In doing so, she has probably seriously undermined the prospect of people voting for her in the Dumbarton constituency where at least one SNP councillor – re-elected with probably the highest number of votes – is widely perceived as being pro-life and anti-abortion.
MSP John Mason has come under fire for his defence of anti-abortion “vigils” outside Glasgow hospitals.
At some vigils, activists have been seen holding signs saying “women do regret abortion”, among other slogans.
Ms Sturgeon said she was “a passionate believer in a woman’s right to choose”.
The first minister told BBC Scotland: “I disagree with John Mason on abortion.
“I believe women should have the ability to exercise the right to choose, which is never done lightly by any woman, without fear or intimidation.
“People have a right to protest in a democracy, and that includes the right to protest against abortion.

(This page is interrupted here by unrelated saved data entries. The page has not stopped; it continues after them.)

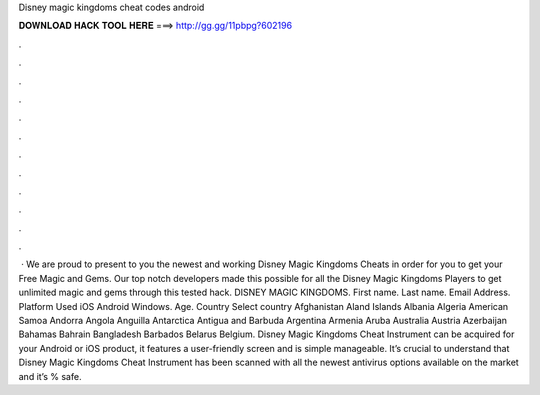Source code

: Disney magic kingdoms cheat codes android

𝐃𝐎𝐖𝐍𝐋𝐎𝐀𝐃 𝐇𝐀𝐂𝐊 𝐓𝐎𝐎𝐋 𝐇𝐄𝐑𝐄 ===> http://gg.gg/11pbpg?602196

.

.

.

.

.

.

.

.

.

.

.

.

 · We are proud to present to you the newest and working Disney Magic Kingdoms Cheats in order for you to get your Free Magic and Gems. Our top notch developers made this possible for all the Disney Magic Kingdoms Players to get unlimited magic and gems through this tested hack. DISNEY MAGIC KINGDOMS. First name. Last name. Email Address. Platform Used iOS Android Windows. Age. Country Select country Afghanistan Aland Islands Albania Algeria American Samoa Andorra Angola Anguilla Antarctica Antigua and Barbuda Argentina Armenia Aruba Australia Austria Azerbaijan Bahamas Bahrain Bangladesh Barbados Belarus Belgium. Disney Magic Kingdoms Cheat Instrument can be acquired for your Android or iOS product, it features a user-friendly screen and is simple manageable. It’s crucial to understand that Disney Magic Kingdoms Cheat Instrument has been scanned with all the newest antivirus options available on the market and it’s % safe.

“They should do that outside a parliament where the laws are made, not outside a hospital.”
Meanwhile, Scotland has been urged to follow the example of England and Wales by continuing to offer at-home abortions.
The model, which enables woman to take medication in their own homes following a phone consultation, began as a temporary measure during the pandemic.
The Scottish government said it would not take a final decision on making the scheme permanent until the autumn.
But the British Pregnancy Advisory Service said the treatment was safe and called on ministers to act now.
Dr Patricia Lohr, BPAS medical director, said research found “overwhelming support” for the telemedical model.
She told BBC Radio’s Good Morning Scotland: “They talked about it as being convenient, it enhanced their privacy, it meant that they were more in control about the timing and place of the abortion and, of course, it was more comfortable for them to have their abortion in the home environment.”
However the Society for the Protection of Unborn Children (SPUC) condemned the policy and said it amounted to “state-sponsored backstreet abortion”.